> **Texte fourni**
**********

Le créateur a soumis son oeuvre à Ronald Weinberg et Micheline Charest pour la première fois en février 1986, il y a 23 ans. En octobre 1995, la copie de Cinar, baptisée Robinson Sucroë, était prête à être diffusée, mais Claude Robinson a envoyé une mise en demeure à Cinar, l'accusant de plagiat.

Hier, le juge Auclair a ordonné aux défendeurs de cesser de produire Robinson Sucroë. De plus, le juge déclare Claude Robinson propriétaire de tous les exemplaires de Robinson Sucroë et de tous les originaux, dessins et bandes magnétiques. Ces documents doivent lui être remis dans les 60 jours.

Jugement très dur

Le juge est très dur à l'endroit des défendeurs. «La conduite des affaires de Charest, Weinberg et Izard est basée sur la tricherie, le mensonge et la malhonnêteté.

Ils n'hésitent pas à trafiquer les contrats afin d'en gonfler les coûts de production pour obtenir des subventions», écrit-il.

Plus loin, il blâme une fois de plus Christophe Izard, le présumé auteur de Robinson Sucroë. «Quand la tricherie est la règle, quand on se gargarise d'honneur Izard portant fièrement au revers de sa veste l'insigne de la Légion d'honneur à toutes ses présences en Cour et que le mensonge et les versions contradictoires sont la règle, on ne peut reprocher à Claude Robinson l'importance et l'amplitude de son enquête dans sa recherche de la vérité.»

Claude Robinson est le premier à avoir mis au jour l'affaire Cinar, qui a produit la populaire série Caillou. En 1999, son enquête a permis de révéler que l'entreprise utilisait des prête-noms pour obtenir des subventions.

Ces révélations ont rendu plus suspicieux le conseil d'administration de Cinar, alors inscrite en Bourse, si bien que, en 2000, le conseil a découvert que 122

millions avaient été détournés aux Bahamas, un paradis fiscal, au détriment des actionnaires en Bourse.

Les opposants de Claude Robinson ont maintenant 30 jours pour interjeter appel, et tout indique qu'ils le feront. «Personne n'est prêt à fa ire de chèque.

**********

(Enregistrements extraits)
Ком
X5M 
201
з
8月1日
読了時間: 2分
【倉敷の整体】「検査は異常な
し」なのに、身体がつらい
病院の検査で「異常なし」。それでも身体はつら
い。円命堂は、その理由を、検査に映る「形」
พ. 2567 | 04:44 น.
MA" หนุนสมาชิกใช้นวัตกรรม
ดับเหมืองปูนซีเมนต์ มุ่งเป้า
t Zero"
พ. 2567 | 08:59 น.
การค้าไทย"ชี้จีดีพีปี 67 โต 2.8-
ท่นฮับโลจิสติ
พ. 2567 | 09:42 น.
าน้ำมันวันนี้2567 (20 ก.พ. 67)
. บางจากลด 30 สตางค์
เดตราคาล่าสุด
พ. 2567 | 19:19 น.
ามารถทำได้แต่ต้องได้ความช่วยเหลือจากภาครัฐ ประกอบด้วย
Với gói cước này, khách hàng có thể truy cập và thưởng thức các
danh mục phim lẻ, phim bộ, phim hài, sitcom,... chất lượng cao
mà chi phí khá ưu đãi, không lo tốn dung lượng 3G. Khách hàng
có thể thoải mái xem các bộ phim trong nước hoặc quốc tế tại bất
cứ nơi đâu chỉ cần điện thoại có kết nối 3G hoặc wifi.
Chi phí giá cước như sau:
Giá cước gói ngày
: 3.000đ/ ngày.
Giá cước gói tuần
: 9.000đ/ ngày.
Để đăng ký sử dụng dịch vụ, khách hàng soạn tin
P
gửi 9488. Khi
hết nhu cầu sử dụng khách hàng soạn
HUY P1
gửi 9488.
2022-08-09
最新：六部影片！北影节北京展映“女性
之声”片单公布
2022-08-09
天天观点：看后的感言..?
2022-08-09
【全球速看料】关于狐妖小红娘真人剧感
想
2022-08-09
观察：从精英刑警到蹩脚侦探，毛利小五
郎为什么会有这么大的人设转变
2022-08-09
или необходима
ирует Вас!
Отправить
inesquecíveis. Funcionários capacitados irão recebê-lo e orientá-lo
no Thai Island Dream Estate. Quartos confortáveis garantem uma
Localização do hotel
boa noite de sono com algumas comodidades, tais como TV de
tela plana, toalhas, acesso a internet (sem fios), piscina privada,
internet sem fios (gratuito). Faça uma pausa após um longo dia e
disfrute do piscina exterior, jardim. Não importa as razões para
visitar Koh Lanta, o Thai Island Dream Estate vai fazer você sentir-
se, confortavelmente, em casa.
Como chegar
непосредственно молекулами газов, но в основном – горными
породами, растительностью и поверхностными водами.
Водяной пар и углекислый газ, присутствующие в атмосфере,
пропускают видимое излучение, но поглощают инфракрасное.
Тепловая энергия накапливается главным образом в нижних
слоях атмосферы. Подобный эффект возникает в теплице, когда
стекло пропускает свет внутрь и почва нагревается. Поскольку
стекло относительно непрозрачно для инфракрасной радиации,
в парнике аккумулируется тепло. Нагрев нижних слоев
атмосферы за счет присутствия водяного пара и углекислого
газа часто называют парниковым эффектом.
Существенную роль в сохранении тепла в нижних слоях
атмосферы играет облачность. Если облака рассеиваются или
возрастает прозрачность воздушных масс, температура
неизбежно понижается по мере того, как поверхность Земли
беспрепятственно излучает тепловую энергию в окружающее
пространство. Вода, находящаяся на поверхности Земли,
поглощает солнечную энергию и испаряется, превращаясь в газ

**********

> **Énoncé de tâche**
Recopiez, dans le texte sur l'affaire Cinar, tout ce qui va de « Hier, le juge » jusqu'à « et la malhonnêteté. ».

> **Zone de réponse**
Hier, le juge Auclair a ordonné aux défendeurs de cesser de produire Robinson Sucroë. De plus, le juge déclare Claude Robinson propriétaire de tous les exemplaires de Robinson Sucroë et de tous les originaux, dessins et bandes magnétiques. Ces documents doivent lui être remis dans les 60 jours.

Jugement très dur

Le juge est très dur à l'endroit des défendeurs. «La conduite des affaires de Charest, Weinberg et Izard est basée sur la tricherie, le mensonge et la malhonnêteté.